Ludwig Hirschfeld
Ludwig Hirschfeld, * 21. Mai 1882 Wien, † nach dem 6. November 1942 Auschwitz, Dramaturg, Theatersekretär, Kabarettautor.
Ludwig Hirschfeld
Als jüngstes von vier Kindern eines um die Mitte des 19. Jahrhunderts aus Ungarn eingewanderten Ehepaares kam Ludwig Hirschfeld in Wien zur Welt. Sein Vater war ein Kaufmann und als Mitbegründer der "Atzgersdorfer Rollgerstefabrik" auch unternehmerisch tätig. Die Familie lebte in der Leopoldstadt. Nach dem Besuch der Volks- und Staatsrealschule inskribierte Ludwig Hirschfeld Chemie an der Technischen Hochschule, brach das Studium allerdings ab und wandte sich dem Schreiben zu.
1902 veröffentlichte er seinen ersten Roman, es folgten Erzählungen, Novellen und Komödien.

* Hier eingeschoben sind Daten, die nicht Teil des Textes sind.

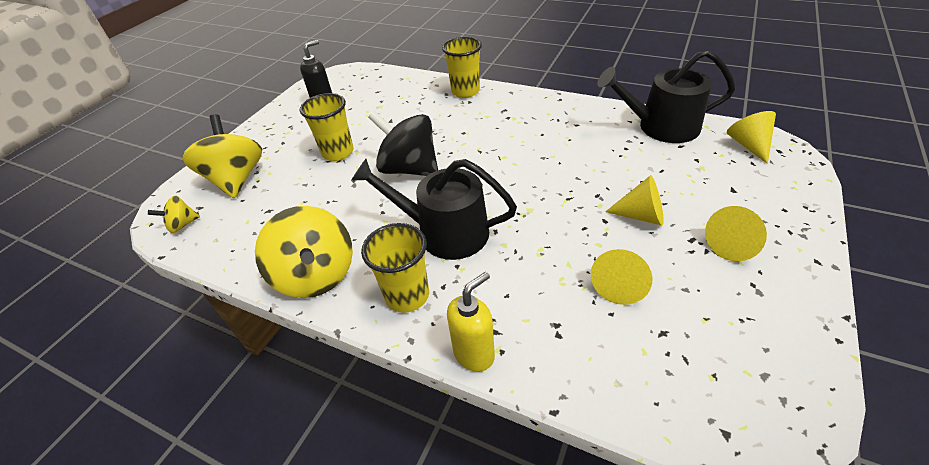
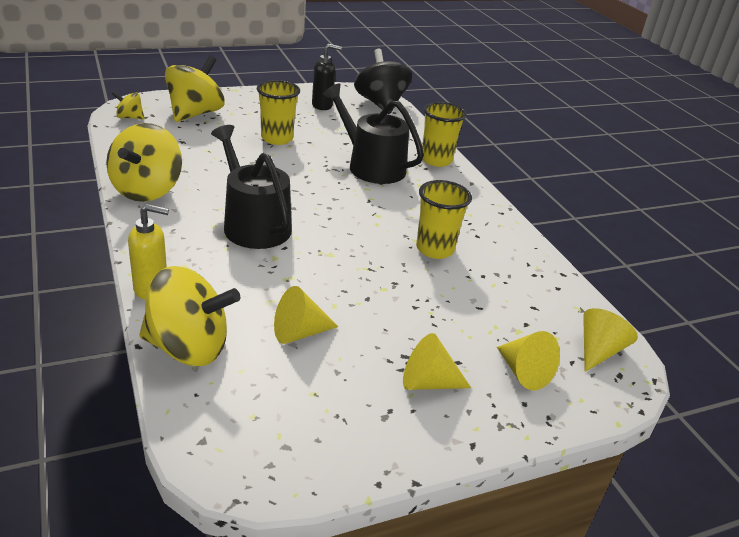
camera: 35 degrees right, 10 degrees down
(407, 295) = (172, 236): yellow cup -> yellow cup (435, 249)
(409, 169) = (301, 177): black spinning top -> black spinning top (380, 104)
(586, 373) = (188, 348): none -> yellow spinning top
(641, 215) = (399, 316): yellow cone -> yellow cone (523, 372)
(661, 127) = (546, 285): black watering can -> black watering can (371, 166)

Zudem begann er journalistisch zu arbeiten, verfasste Literatur- und Theaterkritiken sowie Miniaturen und Skizzen über das Wiener Alltagsleben. Seine Beiträge wurden in zahlreichen Zeitungen im In- und Ausland veröffentlicht.
Ab 1906 bis zu seiner erzwungenen Emigration 1938 war Ludwig Hirschfeld für die Neue Freie Presse tätig, davon viele Jahre als Redakteur. Während des Ersten Weltkriegs war er als Korrespondent der Neuen Freien Presse dem Kriegspressequartier zugeteilt. Hirschfeld, dessen Texte vor allem auch beim weiblichen Lesepublikum großen Anklang fanden, fungierte von 1918 bis 1927 auch als Chefredakteur der Zeitschrift "Die moderne Welt". 1919 heiratete er Elly Grimm, Tochter von Armin Grimm, seines Zeichens Direktor des Sanatoriums in Bad Sauerbrunn. Der Ehe entstammten die Kinder Eva und Herbert.
Neben seiner journalistischen Arbeit wirkte Hirschfeld auch als Übersetzer von Bühnenwerken, Feuilletonist, Operettenlibrettist sowie Schriftsteller und veranstaltete öffentliche Lesungen. Zu den bekanntesten Werken des Wien-Kenners zählt der alternative Stadtführer "Das Buch von Wien. Was nicht im Baedecker steht" (1927). Er verfasste aber auch Schauspiele wie "Die steinerne Maske" (1921) oder "Spiel der Sinne" (1922) sowie Lustspiele und Operetten, darunter "Stiefmama" (1926) und "Geschäft mit Amerika" (1930), beide mit Paul Frank. Gemeinsam mit Rudolf Österreicher schuf er "Auslandsreise" (1932) und "Zwei lachende Augen" (1933). Ab 1910 leitete Hirschfeld mit Ferdinand Grünecker das Possentheater Max und Moritz.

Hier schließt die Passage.